Yes, this post is project-related.
Yes, I know I swore off social media at the beginning of my Watson.
But hear me out.
People are always shocked when they find out I don’t have an Instagram.
“Someone your age without an Instagram???”
“But everyone has one!”
“Facebook if for old ladies and their friends.”
I mean, even my parents have Instagrams (shoutout to @banyantreecoffee). But for the longest time I was against having one. Facebook was enough for me and Instagram just seemed like another unnecessary distraction. I didn’t care much for knowing what all my high school or college loose acquaintances were up to at every photo-taking opportunity of their lives. I also didn’t feel like I had much to share. My phone is filled with pictures of food that I’ve eaten, cooked, or admired from afar and I didn’t feel it necessary to flood the already food-saturated social media stream with more amateur photos of avocado toast and flat whites (yes, I, too, love avocado toast #socali).
But, alas, here I am. A month into my Watson, after having made a public Facebook announcement that “I’ll be unplugging from all social media for the year in an effort to be fully present wherever I go,” I have created an account for the social media of all Social Media – Instagram.
Why, you ask?
Thanks to Jess at Kai (and a few others before her), I’ve finally realized that Instagram not only can be a way of communication but can also be a platform for professional and personal growth, and at times is necessary to make it in this competitive food industry.
Let me elaborate.
- Food and social media go hand-in-hand:
- Social media is a part of every industry nowadays, but for an industry so driven by sensory experiences, the food industry has a particularly strong relationship with social media. Pictures and videos not only showcase what the food is but also where it comes from, how it was made, the faces behind it, and even the moral/ethical/environmental/social issues associated with it.
- Instagram = people, Facebook = businesses
- Instagram more so than Facebook, seems to be a way to follow the people behind the food and restaurants I respect and not just their businesses. For example, at Kai there’s a lot going on in the restaurant and through Jess’s posts on Instagram (@kai_galway) I’m learning about our ingredients, staff, and menus in ways I never thought of otherwise.
- “Network, network, network”:
- Was the advice from many past Watson Fellows at the Watson Reunion in March at Davidson. I guess I’ve been living in the networking stone-age in thinking word of mouth, email, and text are the only ways of networking. A couple quick tags from Jess on Instagram and I’m already connected with more incredible women in the restaurant industry than I could have written by email.

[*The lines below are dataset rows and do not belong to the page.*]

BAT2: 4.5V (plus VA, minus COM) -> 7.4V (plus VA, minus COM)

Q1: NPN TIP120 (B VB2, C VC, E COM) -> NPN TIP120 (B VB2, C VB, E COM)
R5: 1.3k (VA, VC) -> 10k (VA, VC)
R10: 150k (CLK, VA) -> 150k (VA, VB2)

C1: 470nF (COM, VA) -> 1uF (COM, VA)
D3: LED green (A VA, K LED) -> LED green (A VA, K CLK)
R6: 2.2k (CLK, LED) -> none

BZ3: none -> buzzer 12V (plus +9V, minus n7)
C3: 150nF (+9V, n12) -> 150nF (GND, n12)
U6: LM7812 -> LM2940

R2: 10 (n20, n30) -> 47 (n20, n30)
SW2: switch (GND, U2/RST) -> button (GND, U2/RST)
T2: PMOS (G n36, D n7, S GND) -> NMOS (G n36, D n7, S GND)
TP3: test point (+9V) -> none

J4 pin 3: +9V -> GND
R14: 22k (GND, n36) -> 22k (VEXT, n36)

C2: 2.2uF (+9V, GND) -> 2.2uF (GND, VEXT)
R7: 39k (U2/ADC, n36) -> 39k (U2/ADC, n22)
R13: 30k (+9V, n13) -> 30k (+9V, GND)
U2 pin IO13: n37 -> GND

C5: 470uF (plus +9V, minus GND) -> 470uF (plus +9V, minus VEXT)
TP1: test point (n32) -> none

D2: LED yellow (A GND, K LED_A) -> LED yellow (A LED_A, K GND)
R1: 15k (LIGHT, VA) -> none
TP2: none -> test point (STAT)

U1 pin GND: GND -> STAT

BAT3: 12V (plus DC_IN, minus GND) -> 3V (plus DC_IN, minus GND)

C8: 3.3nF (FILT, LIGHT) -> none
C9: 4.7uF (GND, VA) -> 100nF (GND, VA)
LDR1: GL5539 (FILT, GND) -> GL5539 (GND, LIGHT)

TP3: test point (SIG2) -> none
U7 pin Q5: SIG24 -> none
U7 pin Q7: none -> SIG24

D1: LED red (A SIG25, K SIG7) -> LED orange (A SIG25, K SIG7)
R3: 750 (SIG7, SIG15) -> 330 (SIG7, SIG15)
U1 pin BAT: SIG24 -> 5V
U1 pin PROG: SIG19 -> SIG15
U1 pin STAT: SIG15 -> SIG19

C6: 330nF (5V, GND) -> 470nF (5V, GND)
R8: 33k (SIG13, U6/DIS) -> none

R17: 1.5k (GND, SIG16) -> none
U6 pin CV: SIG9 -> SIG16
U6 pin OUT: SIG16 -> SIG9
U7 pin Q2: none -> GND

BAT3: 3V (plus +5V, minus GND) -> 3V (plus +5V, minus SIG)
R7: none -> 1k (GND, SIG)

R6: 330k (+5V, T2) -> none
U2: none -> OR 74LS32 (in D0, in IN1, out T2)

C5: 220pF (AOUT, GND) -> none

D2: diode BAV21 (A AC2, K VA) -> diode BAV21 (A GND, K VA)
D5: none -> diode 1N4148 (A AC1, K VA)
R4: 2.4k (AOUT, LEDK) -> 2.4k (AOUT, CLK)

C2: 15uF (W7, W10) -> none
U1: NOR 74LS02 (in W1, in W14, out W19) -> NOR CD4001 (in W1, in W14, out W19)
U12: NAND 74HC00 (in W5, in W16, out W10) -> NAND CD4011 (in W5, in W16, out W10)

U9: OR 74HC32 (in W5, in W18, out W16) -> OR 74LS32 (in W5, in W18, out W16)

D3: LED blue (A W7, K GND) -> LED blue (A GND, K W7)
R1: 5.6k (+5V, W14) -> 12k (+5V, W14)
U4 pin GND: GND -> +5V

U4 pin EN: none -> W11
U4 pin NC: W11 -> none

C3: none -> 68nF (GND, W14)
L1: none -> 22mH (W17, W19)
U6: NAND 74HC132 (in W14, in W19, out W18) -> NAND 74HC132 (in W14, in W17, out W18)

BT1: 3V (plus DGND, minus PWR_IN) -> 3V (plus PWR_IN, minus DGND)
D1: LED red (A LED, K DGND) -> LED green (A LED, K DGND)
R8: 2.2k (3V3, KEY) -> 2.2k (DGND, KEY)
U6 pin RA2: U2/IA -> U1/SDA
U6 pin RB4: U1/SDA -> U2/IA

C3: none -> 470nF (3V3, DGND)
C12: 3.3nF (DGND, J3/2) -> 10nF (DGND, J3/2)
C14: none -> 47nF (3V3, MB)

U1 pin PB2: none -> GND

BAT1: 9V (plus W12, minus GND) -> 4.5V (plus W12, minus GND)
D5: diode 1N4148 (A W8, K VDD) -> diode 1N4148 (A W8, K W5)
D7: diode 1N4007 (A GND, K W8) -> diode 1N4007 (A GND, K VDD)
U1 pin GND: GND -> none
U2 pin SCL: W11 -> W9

- Chefs (as are most people) are busy and have short attention spans:
- Not everyone wants to click three times to get to my blog or my personal website and read pages about me and what I do. (Hey you, thanks for sticking with me)
- Instagram is a way to showcase your passions and show what issues you care about:
- So my Instagram is going to be filled with food and nature? You better believe it is!
- Lastly, people are cool:
- I’m meeting some pretty darn cool people along the way here and I don’t want to lose touch with them.
Maybe this post is common sense to some of you, but for me, it’s been a humbling realization to come off my high horse and admit that social media is not the devil trying to distract me from my real life. I thought I’d “unplug from social media” to let myself be more present and immersed in the communities I met during this year, but in reality, certain forms of social media (if used in moderation!!!!!!!!!) can, ironically, help me be even more immersed in this crazy world of food.
So while I won’t upload the years of food, cooking, baking, and adventuring (and dog) photos stored in my phone, I hope you do enjoy and find some humor in this new medium of social expression I am beginning to explore.